World Journal of Pediatrics
- Discipline: Pediatrics
- Language: English
- Edited by: Zheng-Yan Zhao, Qiang Shu

Publication details
- History: Since 2005
- Publisher: Springer Science+Business Media on behalf of Children's Hospital, Zhejiang University School of Medicine
- Frequency: Monthly
- Open access: Hybrid
- Impact factor: 7.3 (2025)

Standard abbreviations
- ISO 4: World J. Pediatr.

Indexing
- CODEN: WJPOAG
- ISSN: 1708-8569 (print) 1867-0687 (web)
- OCLC no.: 1058288205

Links
- Journal homepage; Online archive;

= World Journal of Pediatrics =

The World Journal of Pediatrics is a monthly peer-reviewed medical journal covering clinical practice and research in pediatrics, including pediatric surgery, preventive healthcare, pharmacology, stomatology, and biomedicine, with a particular focus on internal medicine. It is published by Springer Science+Business Media on behalf of the Children’s Hospital, Zhejiang University School of Medicine and the editors-in-chief are Zheng-Yan Zhao and Qiang Shu (Children’s Hospital, Zhejiang University School of Medicine).

==History==
The journal was established in 2005 and initially published quarterly. It became bimonthly 2017 and monthly in 2022. In 2009, the journal began its cooperation with Springer for online publication.

==Notable articles==
The journal publishes one to two thematic issues annually, focusing on emerging and clinically relevant topics in pediatrics. Special issues have covered areas such as pediatric sleep health, severe acute hepatitis in children, pediatric COVID-19,, autoimmune and rheumatic diseases, and obesity and diabetes in children and adolescents. The journal also publishes pediatric clinical guidelines and expert consensus statements. In 2024, it published the Guidelines for the Diagnosis and Treatment of Neurally Mediated Syncope in Children and Adolescents (revised 2024), which was recognized among the China Top Seven Advances in Pediatrics of 2024 by the Chinese Pediatric Society of the Chinese Medical Association. According to the Web of Science, the 5 most cited articles published during 2021-2025 are:
- Asadi-Pooya, Ali A. (2021). "Long COVID in children and adolescents"
- Yan, Chao (2024). "Current status of Mycoplasma pneumoniae infection in China"
- Wang, Wei (2023). "Sepsis heterogeneity"
- Feng, Jing (2022). "Maternal smoking status during pregnancy and low birth weight in offspring: systematic review and meta-analysis of 55 cohort studies published from 1986 to 2020"
- Zhang, Qing-You (2021). "Similarities and differences between multiple inflammatory syndrome in children associated with COVID-19 and Kawasaki disease: clinical presentations, diagnosis, and treatment"

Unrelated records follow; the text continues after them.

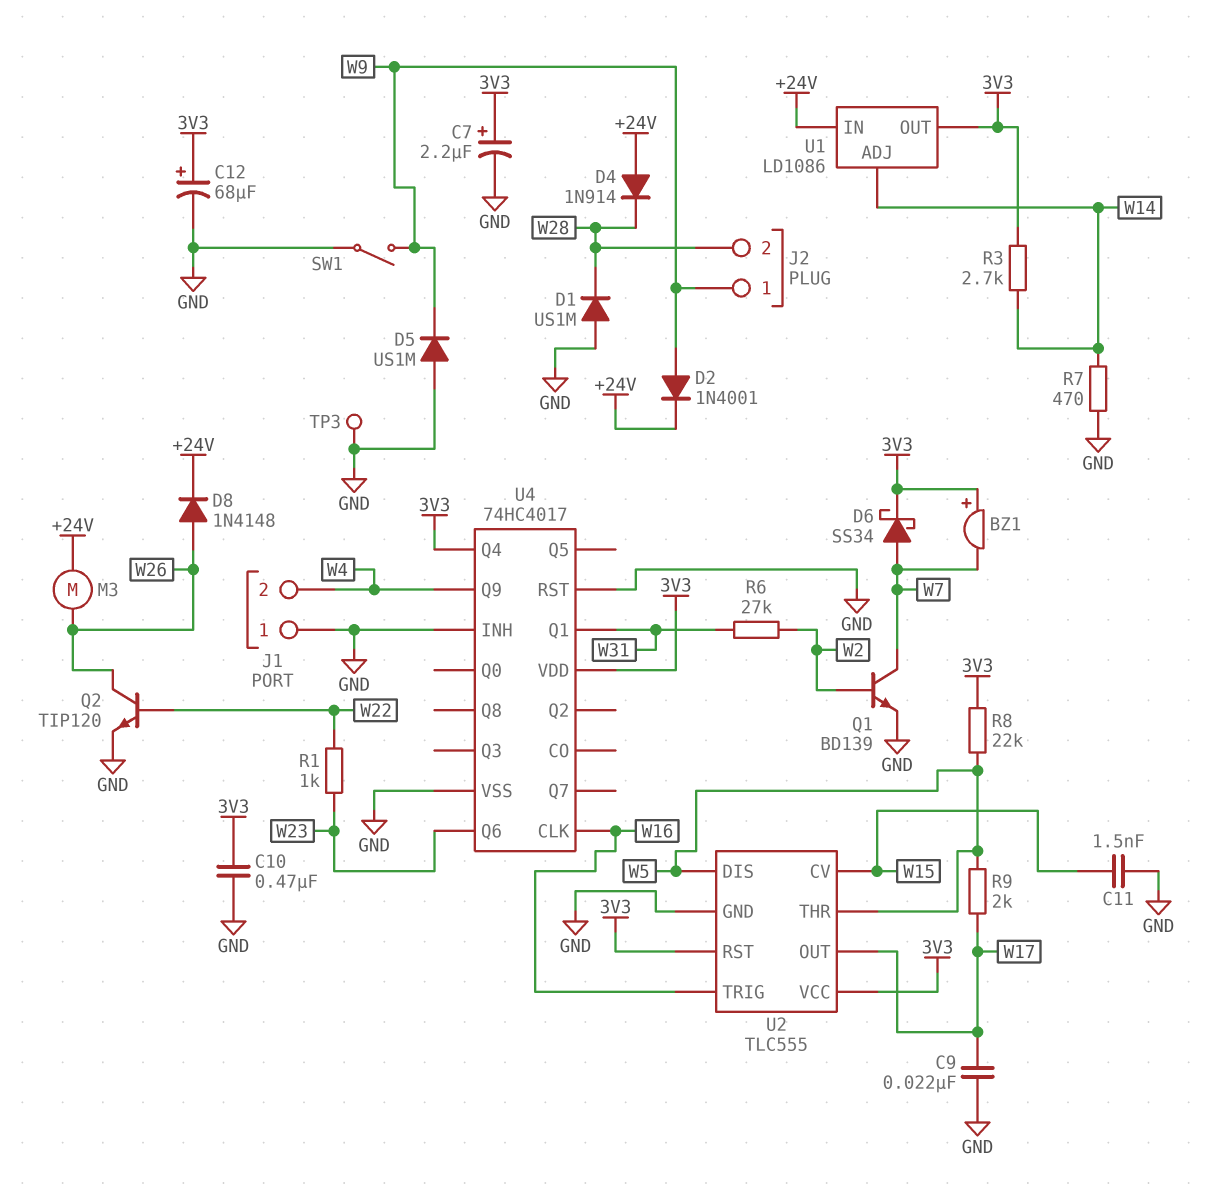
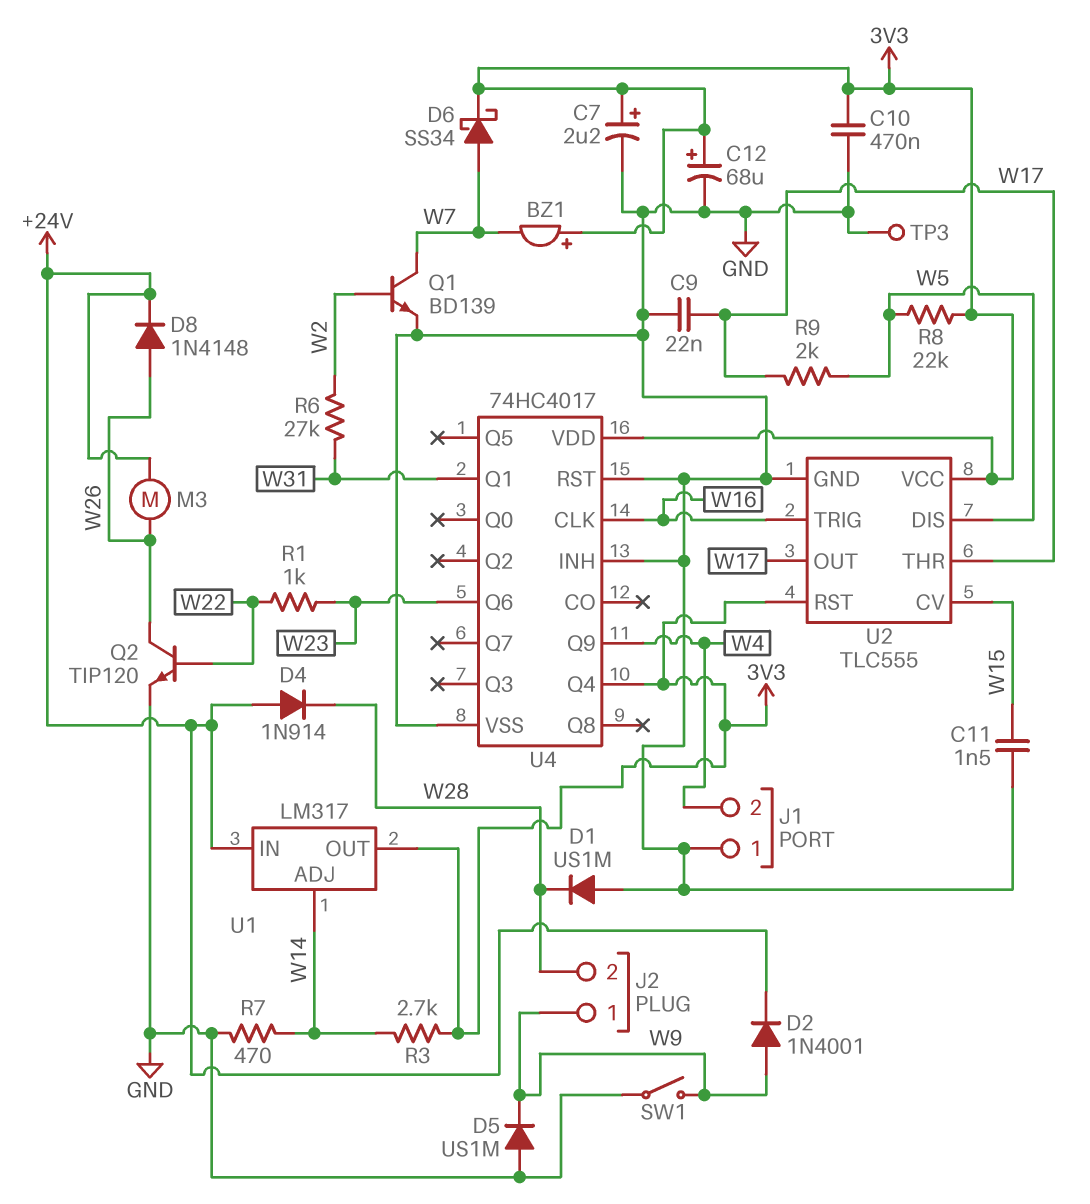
U1: LD1086 -> LM317
U2 pin THR: W5 -> W17

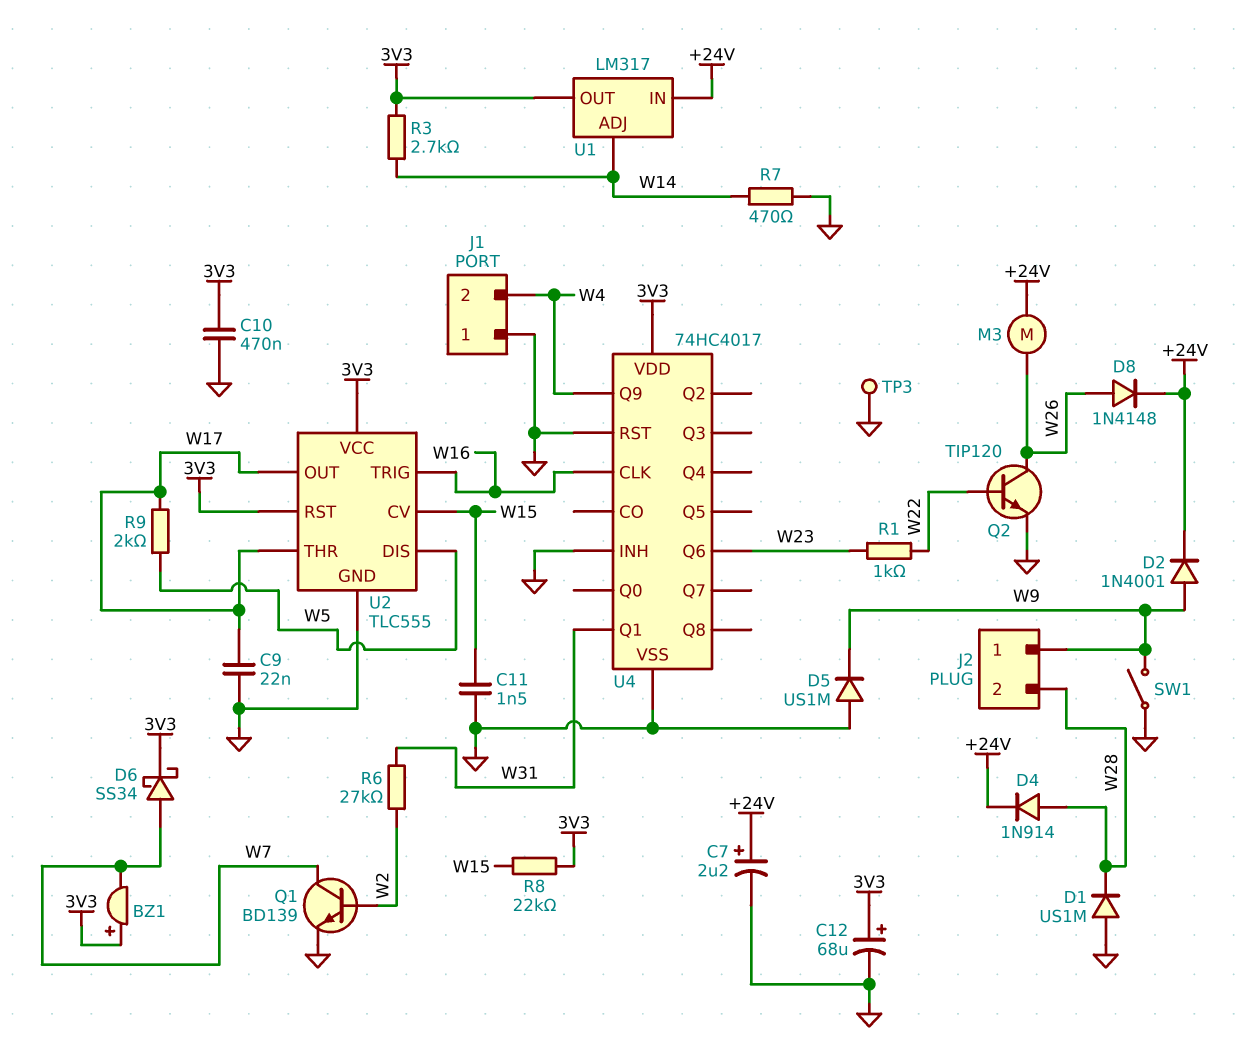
C7: 2.2uF (plus 3V3, minus GND) -> 2.2uF (plus +24V, minus GND)
D4: diode 1N914 (A +24V, K W28) -> diode 1N914 (A W28, K +24V)
R8: 22k (3V3, W5) -> 22k (3V3, W15)
U4 pin Q4: 3V3 -> none

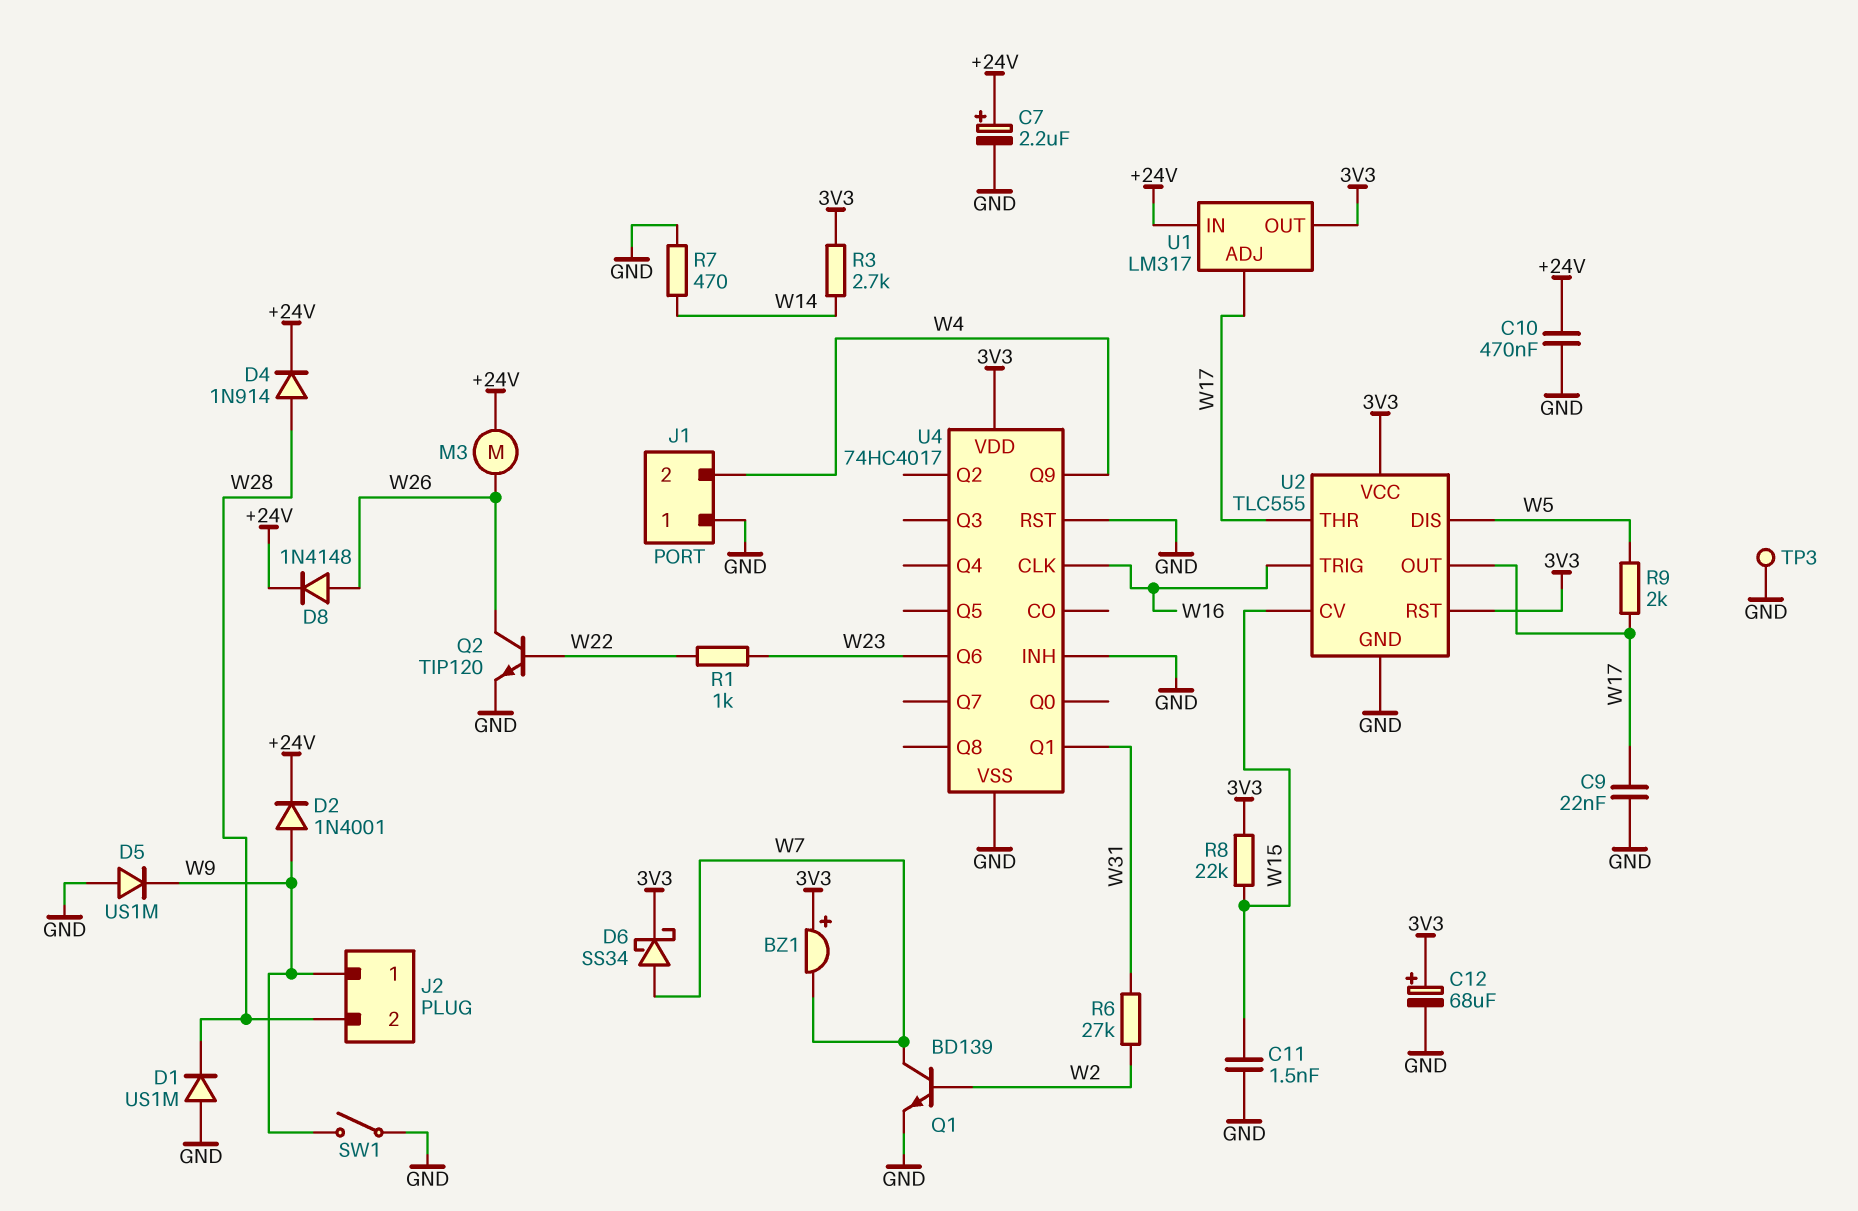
C10: 470nF (3V3, GND) -> 470nF (+24V, GND)
U1 pin ADJ: W14 -> W17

==Abstracting and indexing==
The journal is abstracted and indexed in:

- Chemical Abstracts Service
- EBSCO databases
- Embase
- Index Medicus/MEDLINE/PubMed
- Science Citation Index Expanded
- Scopus

According to the Journal Citation Reports, the journal has a 2025 impact factor of 7.3, ranking 4/190 in the category of Pediatrics.